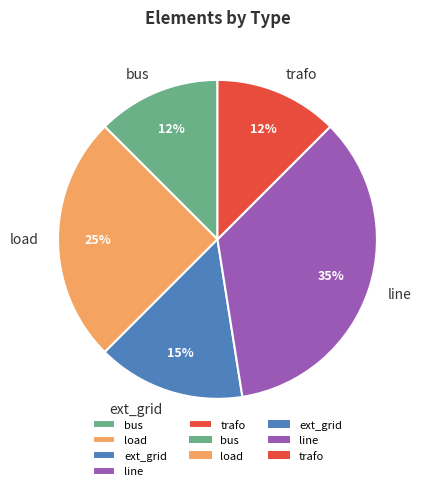

To the nearest percent, what is the average slice percentage?

20%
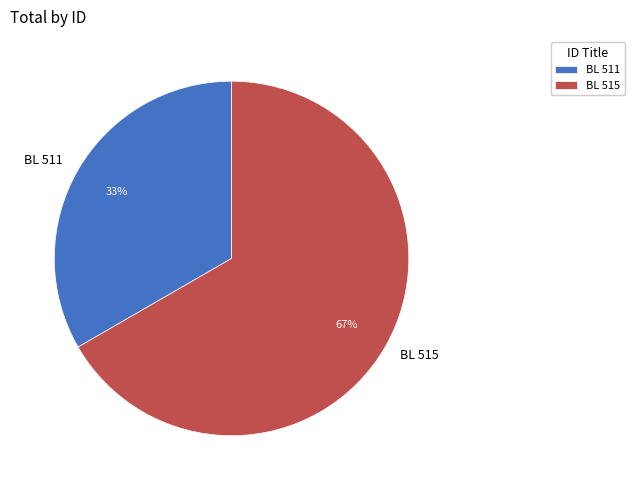

What is the ratio of the value at BL 515 to the value at BL 511?

2.0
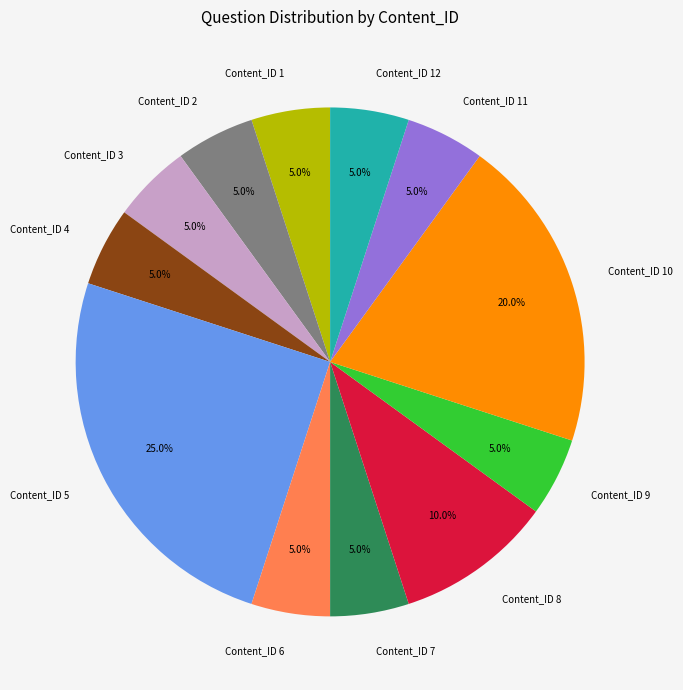

Does Content_ID 6 represent more than half of the total?

No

===

Required work
Copy out the material above word for word, leaving out the pictures.

Solution to the problem
To the nearest percent, what is the average slice percentage?

20%

What is the ratio of the value at BL 515 to the value at BL 511?

2.0

Does Content_ID 6 represent more than half of the total?

No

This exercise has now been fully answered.